We under-estimate the national service this anchor provides! God in heaven knows how many SSRs would have rushed headlong into their pits of peril, if this daily high-voltage, blood-dripping entertainment weren’t so expertly dished out to them! As the old saying goes, it is good that one person suffers for the sake of many. It’s Rhea’s turn now. Let’s enjoy the heady fare while it lasts.
But thank your stars that you haven’t gone through it. If you have, your spine will melt, as mine does. I was there ahead of Rhea. I was chased for all of nine years. You should have seen the media hysteria to believe it! It began small. Picked up momentum slowly. Became frenetic. The country was fed on a compendium of crimes I committed, each one of them taking me wholly by surprise. I used to call it the cottage industry of conspiracies. I do not know if Rhea is innocent or not. That is for the court to decide. But I do know, having gone through it all, that this public spectacle harks back to primeval impulses. The counterpart of this in Elizabethan England was bear-baiting, which afforded matchless pleasure to the spectators. A bear was tied to a stake. Blood hounds were unleashed on it. The defenceless animal was torn to bits and pieces, to the unfailing, infinite delight of the bystanders.

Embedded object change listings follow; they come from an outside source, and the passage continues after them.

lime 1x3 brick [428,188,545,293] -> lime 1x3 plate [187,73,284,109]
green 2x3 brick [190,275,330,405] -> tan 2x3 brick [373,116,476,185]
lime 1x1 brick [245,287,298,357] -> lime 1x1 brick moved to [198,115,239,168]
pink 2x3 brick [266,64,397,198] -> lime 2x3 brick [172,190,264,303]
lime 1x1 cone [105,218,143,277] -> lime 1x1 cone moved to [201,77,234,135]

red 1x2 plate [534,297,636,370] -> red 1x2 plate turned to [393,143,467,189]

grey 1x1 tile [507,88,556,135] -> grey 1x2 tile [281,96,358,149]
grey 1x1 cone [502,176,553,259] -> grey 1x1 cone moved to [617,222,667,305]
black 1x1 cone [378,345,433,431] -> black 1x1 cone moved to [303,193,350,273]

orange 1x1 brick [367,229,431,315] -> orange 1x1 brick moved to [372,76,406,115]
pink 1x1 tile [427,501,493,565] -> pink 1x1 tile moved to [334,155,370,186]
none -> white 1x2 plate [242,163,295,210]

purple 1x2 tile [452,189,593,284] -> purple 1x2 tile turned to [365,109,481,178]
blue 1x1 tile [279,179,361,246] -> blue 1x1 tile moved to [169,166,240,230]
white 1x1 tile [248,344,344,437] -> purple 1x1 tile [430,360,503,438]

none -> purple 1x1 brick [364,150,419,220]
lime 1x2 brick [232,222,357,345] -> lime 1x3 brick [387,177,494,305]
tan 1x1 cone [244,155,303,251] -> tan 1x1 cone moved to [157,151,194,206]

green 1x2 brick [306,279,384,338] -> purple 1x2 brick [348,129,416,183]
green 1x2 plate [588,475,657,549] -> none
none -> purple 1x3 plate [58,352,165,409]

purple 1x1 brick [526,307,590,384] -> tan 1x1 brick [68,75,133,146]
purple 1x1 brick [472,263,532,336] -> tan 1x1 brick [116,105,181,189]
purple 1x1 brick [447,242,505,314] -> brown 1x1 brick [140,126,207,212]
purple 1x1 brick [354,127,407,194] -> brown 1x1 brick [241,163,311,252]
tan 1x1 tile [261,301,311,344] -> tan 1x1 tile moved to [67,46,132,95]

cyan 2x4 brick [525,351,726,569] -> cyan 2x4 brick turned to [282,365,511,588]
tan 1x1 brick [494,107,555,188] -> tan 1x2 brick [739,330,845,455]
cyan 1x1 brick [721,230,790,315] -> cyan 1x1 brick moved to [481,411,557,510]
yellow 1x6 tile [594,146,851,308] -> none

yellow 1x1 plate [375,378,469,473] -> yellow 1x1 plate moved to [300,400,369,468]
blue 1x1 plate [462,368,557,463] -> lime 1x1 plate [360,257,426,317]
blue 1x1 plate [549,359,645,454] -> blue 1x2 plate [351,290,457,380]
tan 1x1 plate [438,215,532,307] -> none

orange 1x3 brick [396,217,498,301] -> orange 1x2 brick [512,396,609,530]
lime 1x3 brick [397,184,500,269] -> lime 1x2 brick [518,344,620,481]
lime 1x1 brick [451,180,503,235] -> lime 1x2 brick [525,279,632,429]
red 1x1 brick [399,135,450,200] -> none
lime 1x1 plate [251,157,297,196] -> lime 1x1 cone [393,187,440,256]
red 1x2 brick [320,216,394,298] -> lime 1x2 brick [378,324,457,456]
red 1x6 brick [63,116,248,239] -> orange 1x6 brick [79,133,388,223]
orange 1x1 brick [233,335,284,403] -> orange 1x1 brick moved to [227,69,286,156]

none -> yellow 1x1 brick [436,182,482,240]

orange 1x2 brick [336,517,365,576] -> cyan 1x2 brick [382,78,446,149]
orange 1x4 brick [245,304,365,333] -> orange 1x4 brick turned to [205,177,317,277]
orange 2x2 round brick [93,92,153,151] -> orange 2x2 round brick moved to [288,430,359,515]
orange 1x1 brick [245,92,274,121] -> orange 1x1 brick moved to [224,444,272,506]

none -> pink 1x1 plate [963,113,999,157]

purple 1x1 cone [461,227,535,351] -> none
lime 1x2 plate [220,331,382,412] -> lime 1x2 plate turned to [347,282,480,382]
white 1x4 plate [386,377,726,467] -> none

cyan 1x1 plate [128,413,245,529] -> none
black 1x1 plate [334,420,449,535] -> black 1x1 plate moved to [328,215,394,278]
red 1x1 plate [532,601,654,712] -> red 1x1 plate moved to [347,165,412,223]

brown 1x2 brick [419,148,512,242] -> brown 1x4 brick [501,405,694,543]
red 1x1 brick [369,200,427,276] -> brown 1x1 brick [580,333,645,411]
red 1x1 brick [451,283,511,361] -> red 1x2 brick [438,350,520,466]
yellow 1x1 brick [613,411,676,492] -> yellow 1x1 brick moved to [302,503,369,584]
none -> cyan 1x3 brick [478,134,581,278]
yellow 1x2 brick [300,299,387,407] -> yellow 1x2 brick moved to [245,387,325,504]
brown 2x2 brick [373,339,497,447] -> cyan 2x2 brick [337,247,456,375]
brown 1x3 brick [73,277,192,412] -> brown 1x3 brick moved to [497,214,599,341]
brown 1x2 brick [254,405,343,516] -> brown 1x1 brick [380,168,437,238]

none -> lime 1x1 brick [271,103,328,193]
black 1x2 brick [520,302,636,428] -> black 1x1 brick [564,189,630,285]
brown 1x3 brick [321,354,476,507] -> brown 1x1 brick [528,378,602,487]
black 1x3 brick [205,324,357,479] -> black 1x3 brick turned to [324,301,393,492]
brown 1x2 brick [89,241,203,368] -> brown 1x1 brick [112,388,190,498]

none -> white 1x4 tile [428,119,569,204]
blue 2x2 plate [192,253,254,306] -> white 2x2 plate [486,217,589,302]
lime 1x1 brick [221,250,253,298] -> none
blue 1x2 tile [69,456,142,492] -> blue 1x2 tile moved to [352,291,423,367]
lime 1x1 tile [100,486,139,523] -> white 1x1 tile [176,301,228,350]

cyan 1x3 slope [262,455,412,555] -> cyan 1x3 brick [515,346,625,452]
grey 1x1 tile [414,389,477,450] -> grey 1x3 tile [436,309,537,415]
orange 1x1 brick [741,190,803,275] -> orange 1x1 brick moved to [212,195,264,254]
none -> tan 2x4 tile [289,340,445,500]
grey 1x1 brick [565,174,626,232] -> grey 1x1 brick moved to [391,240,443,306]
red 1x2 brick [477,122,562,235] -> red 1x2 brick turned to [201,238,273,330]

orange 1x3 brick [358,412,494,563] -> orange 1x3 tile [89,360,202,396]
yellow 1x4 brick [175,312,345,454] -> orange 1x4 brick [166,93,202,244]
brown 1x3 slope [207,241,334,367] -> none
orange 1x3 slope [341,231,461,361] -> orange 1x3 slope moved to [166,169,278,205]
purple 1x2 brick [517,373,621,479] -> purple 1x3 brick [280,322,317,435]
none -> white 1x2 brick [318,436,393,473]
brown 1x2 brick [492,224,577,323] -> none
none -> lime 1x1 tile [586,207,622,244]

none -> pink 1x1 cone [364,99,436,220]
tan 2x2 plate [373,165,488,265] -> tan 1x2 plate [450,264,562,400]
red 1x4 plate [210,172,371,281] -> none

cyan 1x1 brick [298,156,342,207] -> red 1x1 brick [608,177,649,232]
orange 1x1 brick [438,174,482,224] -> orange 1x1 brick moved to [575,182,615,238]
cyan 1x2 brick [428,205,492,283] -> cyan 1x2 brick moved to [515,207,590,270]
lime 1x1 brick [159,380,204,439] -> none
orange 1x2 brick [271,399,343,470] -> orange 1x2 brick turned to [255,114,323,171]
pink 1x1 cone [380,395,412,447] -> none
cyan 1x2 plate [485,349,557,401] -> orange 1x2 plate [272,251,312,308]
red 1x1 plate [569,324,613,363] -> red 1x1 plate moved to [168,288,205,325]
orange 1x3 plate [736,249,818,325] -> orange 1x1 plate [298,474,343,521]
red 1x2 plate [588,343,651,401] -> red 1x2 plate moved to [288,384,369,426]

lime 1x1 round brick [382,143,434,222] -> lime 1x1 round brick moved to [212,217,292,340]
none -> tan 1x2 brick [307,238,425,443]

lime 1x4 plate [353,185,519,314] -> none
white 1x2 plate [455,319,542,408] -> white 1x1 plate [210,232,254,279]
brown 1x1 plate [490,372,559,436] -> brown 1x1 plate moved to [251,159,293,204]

Because we are now civilised, and are required to be kind to animals, we cannot afford bear-baiting any more. So, we have settled down to the second-best: human-baiting. It doesn’t matter who it is, or what she has done. A victim is needed to cook the hell-broth of media excitement for you. It is all for your good. What will you do, in these dark and dismal says, without these daily rations of super sensations?